Text-to-speech, ou TTS, converte texto escrito em áudio falado. É a contraparte voltada para a saída do reconhecimento de fala em sistemas de IA conversacional, e tem sido usada há décadas em ferramentas de acessibilidade, sistemas telefônicos e dispositivos de navegação antes de se tornar uma aplicação mainstream de IA generativa na década de 2020.
História
Os primeiros sistemas de TTS dependiam de síntese concatenativa, que unia pequenos segmentos pré-gravados de fala humana, ou de síntese por formantes, que gerava fala a partir de regras que descreviam a acústica do trato vocal; ambos produziam saída reconhecidamente robótica. Uma grande mudança veio com a aplicação do aprendizado profundo à geração de áudio: o WaveNet da DeepMind, publicado em 2016, gerava formas de onda de áudio brutas, amostra por amostra, usando uma arquitetura convolutional e produzia fala notavelmente mais natural que os métodos anteriores, embora a alto custo computacional. Sistemas subsequentes, como o Tacotron e modelos posteriores baseados em transformers, aceleraram a geração mantendo grande parte do ganho de naturalidade, e, no início dos anos 2020, o TTS neural havia se tornado a abordagem padrão em toda a indústria.
Sistemas modernos
Os modelos de TTS contemporâneos tipicamente dividem a tarefa em prever uma representação acústica intermediária a partir do texto e depois converter essa representação em uma forma de onda com um vocoder, embora sistemas mais novos e ponta-a-ponta cada vez mais colapsem isso em um modelo único, muitas vezes construído sobre difusão ou arquiteturas autoregressivas de transformadores. Empresas como ElevenLabs popularizaram TTS altamente expressivo e de baixa latência voltado para criadores de conteúdo, narração de audiobooks e dublagem, oferecendo controle sobre emoção, ritmo e sotaque. O TTS também é um componente central de assistentes de voz, ferramentas de tradução em tempo real e software de acessibilidade para usuários com deficiência visual, e fundamenta recursos de áudio gerados por IA, como os resumos estilo podcast do NotebookLM.
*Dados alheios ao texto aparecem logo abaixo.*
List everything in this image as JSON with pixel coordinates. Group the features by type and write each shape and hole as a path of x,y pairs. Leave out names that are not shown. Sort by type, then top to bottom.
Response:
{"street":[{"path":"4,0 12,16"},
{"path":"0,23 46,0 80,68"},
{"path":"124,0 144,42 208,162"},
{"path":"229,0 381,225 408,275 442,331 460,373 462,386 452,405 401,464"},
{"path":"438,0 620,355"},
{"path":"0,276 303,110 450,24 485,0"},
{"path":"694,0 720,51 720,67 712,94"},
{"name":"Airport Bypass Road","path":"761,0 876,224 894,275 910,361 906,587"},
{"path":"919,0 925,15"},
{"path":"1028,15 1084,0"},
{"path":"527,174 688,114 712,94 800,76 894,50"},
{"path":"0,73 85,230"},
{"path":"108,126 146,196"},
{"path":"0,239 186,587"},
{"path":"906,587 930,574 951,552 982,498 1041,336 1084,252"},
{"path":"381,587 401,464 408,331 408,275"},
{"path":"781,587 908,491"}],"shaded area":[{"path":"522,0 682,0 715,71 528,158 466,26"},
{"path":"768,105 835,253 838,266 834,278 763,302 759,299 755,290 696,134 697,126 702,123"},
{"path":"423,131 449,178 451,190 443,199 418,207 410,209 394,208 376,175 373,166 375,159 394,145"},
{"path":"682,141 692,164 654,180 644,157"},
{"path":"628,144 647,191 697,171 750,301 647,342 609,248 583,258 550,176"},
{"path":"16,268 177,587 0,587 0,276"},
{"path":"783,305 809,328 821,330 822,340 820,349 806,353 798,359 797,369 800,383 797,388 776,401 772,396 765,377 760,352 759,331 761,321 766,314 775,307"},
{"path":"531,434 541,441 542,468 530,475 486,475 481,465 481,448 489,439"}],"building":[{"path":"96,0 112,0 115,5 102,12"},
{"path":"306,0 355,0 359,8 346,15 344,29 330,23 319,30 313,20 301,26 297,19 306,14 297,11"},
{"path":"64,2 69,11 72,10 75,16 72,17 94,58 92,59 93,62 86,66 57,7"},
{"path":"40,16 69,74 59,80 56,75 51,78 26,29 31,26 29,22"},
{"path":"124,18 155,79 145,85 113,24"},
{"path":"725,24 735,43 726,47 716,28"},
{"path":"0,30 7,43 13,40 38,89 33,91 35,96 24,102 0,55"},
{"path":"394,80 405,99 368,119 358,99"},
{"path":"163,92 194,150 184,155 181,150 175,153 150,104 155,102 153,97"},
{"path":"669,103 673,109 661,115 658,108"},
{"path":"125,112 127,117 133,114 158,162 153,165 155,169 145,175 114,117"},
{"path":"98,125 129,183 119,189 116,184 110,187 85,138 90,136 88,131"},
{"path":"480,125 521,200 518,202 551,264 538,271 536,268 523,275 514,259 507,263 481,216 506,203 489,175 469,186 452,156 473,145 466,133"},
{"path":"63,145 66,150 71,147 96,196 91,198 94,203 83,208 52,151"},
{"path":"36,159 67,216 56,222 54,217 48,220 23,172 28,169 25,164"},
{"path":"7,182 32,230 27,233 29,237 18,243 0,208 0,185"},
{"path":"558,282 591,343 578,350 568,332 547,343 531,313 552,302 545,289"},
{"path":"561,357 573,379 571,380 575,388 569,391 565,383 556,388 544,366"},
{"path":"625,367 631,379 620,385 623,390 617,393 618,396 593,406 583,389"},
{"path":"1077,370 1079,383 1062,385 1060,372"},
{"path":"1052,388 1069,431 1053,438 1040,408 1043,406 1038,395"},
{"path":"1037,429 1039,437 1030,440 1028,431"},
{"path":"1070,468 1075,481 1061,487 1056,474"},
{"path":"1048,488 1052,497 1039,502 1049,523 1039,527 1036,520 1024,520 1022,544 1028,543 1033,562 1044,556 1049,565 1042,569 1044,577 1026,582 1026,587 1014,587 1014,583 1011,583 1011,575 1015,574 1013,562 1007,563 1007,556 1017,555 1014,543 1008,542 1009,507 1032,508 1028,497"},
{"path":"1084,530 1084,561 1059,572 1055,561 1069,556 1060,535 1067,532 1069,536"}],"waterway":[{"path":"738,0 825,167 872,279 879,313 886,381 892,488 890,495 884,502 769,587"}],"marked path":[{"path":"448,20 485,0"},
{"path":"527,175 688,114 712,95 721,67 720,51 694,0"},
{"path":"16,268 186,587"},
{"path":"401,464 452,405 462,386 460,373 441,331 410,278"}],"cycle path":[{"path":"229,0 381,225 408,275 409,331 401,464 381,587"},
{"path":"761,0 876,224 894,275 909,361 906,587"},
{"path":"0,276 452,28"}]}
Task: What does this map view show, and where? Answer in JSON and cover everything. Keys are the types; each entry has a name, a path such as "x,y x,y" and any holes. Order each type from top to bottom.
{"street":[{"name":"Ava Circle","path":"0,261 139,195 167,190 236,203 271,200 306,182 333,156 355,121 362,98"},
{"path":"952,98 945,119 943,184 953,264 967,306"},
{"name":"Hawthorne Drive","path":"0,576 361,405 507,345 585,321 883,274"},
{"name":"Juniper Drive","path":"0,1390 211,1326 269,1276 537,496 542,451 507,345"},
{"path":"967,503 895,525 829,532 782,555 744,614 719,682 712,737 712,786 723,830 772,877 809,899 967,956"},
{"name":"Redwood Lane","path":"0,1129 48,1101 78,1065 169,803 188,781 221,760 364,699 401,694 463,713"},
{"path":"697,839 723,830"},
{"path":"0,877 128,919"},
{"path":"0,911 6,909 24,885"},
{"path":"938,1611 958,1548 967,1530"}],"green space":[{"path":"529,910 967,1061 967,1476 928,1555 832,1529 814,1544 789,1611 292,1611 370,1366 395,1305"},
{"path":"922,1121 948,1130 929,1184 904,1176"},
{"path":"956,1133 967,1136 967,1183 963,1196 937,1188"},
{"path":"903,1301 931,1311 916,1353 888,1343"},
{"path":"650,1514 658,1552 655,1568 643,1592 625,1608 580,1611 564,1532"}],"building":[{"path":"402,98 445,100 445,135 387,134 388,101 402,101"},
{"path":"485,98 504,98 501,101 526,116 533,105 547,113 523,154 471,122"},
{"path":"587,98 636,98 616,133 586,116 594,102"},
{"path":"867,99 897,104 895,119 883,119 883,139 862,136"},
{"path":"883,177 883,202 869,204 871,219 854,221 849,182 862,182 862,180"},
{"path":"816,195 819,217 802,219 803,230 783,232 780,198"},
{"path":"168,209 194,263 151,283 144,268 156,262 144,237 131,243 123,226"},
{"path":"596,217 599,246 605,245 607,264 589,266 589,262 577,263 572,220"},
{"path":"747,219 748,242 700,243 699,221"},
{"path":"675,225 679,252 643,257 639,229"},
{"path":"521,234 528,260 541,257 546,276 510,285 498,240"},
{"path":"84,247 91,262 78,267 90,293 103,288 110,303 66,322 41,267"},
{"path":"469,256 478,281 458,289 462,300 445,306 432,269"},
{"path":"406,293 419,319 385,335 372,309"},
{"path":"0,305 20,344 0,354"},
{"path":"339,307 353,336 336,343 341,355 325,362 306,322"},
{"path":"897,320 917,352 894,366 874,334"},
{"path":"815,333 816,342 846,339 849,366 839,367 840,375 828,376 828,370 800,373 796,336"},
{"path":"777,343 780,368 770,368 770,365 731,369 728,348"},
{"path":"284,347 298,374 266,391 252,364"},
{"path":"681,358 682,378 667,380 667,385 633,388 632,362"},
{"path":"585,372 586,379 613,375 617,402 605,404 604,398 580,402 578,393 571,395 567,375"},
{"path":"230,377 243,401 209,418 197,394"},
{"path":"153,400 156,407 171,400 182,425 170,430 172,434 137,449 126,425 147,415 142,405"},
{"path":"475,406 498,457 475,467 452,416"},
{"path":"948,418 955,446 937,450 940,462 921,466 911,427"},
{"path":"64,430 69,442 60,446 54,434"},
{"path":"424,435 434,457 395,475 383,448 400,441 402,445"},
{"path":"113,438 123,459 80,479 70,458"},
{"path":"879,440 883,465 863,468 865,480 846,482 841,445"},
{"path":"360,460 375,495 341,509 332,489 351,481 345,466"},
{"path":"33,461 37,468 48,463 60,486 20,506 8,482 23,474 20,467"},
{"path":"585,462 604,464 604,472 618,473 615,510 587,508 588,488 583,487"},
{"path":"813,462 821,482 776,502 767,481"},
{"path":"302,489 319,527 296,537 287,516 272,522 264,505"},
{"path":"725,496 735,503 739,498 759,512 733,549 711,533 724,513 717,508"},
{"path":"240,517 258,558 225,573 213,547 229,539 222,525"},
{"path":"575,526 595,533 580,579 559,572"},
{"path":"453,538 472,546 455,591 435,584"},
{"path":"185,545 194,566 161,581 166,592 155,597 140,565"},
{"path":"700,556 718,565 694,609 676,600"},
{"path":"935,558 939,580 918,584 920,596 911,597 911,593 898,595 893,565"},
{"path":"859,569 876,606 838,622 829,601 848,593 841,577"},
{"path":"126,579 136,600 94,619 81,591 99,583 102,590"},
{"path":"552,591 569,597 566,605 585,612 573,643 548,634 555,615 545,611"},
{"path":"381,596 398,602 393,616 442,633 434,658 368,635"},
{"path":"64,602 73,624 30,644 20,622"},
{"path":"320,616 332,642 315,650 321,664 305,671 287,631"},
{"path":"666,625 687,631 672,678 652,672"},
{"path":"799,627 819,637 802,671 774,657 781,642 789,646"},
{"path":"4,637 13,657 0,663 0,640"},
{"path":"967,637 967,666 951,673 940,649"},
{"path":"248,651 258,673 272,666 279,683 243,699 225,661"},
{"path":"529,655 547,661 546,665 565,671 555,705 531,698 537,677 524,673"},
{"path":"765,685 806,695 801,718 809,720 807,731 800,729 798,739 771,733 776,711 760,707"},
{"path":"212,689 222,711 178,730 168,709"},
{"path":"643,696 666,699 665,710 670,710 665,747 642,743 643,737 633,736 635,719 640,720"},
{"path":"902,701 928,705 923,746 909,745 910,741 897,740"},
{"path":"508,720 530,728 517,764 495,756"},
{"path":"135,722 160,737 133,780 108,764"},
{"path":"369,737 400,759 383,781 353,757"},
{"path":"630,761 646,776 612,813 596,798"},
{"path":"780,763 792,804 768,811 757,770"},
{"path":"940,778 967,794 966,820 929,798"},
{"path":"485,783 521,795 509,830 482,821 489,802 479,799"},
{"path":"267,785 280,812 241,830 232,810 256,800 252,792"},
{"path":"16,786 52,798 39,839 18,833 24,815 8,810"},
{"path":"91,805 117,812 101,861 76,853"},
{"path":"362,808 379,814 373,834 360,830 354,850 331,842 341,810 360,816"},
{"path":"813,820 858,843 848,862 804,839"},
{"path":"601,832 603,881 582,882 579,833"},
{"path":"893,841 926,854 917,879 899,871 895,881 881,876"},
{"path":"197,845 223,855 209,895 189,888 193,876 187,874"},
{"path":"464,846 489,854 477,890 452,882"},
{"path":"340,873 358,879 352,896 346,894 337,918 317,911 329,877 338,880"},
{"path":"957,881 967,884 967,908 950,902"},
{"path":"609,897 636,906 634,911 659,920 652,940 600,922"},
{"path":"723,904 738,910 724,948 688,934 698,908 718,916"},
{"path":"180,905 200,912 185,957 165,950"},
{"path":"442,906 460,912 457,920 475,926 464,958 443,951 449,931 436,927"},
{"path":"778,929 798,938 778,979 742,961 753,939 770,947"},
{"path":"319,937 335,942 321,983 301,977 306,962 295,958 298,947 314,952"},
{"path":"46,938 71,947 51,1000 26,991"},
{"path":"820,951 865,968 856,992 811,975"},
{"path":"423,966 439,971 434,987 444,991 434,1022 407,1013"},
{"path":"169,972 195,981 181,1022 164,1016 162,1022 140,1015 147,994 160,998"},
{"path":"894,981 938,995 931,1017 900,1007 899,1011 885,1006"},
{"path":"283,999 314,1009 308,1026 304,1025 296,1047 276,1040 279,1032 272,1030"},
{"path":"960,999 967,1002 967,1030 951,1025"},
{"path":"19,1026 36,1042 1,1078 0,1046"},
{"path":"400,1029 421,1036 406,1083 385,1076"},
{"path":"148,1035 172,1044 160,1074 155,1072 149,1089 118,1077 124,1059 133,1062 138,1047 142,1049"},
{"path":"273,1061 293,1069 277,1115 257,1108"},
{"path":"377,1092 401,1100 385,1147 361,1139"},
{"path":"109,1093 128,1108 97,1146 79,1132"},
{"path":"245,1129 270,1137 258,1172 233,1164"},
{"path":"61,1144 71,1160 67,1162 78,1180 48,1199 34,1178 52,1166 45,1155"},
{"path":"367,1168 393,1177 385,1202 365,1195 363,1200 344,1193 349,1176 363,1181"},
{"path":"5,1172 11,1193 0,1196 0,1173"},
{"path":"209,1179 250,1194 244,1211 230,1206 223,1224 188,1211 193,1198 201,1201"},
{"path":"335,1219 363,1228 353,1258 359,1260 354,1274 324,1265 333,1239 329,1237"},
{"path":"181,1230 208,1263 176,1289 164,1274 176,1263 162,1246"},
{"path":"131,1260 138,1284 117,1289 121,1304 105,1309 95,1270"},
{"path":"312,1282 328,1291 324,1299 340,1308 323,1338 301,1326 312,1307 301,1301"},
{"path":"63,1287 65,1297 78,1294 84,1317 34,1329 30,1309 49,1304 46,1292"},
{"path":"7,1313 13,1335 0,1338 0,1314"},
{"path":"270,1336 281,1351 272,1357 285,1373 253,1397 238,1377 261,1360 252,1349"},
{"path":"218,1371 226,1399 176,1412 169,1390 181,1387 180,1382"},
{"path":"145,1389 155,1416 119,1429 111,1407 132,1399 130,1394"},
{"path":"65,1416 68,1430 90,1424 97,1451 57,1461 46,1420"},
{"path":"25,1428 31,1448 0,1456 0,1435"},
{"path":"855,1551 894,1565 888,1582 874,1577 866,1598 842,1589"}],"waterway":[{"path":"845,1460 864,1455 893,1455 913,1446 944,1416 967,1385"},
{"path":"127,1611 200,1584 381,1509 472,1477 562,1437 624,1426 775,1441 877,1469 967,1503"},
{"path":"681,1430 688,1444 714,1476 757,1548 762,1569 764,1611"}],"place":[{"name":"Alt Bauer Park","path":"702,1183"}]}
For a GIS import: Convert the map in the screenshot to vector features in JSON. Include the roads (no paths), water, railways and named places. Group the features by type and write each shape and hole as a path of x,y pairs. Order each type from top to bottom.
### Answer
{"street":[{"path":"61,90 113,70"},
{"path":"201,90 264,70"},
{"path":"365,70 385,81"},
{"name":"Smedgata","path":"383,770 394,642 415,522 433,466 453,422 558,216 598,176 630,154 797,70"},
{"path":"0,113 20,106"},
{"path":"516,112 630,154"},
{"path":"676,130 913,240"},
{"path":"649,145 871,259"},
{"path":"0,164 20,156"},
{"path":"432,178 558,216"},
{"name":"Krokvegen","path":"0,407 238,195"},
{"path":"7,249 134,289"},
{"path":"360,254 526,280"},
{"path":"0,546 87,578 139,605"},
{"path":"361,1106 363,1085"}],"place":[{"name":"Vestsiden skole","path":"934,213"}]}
Clonagem de voz e qualidade
O avanço recente mais consequente é a clonagem de voz com poucos exemplos, na qual um modelo reproduz a voz de uma pessoa específica a partir de uma gravação de referência curta, em vez de uma voz sintética genérica. Conforme as vozes sintetizadas se aproximavam da indistinguibilidade humana, a avaliação mudou de simples testes de inteligibilidade para métricas de naturalismo perceptivo e, cada vez mais, para a capacidade de detectar se o áudio é sintético ou não, uma preocupação compartilhada com a literatura mais ampla na área de deepfakes.
Aplicações e preocupações
O TTS é usado em audiobooks, sistemas de atendimento telefônico, narração de vídeos, jogos e tecnologia assistiva, e se tornou um bloco de construção de sistemas maiores na visão da IA multimodal que podem tanto ouvir quanto falar. Sua melhora rápida também levantou preocupações sobre fraudes baseadas em voz, personificação em desinformação política e a substituição do trabalho de atores de voz, levando algumas empresas a adotar marca d'água de IA ou rotulagem de procedência para áudio sintético e algumas jurisdições a regulamentar o uso da voz de uma pessoa sem consentimento.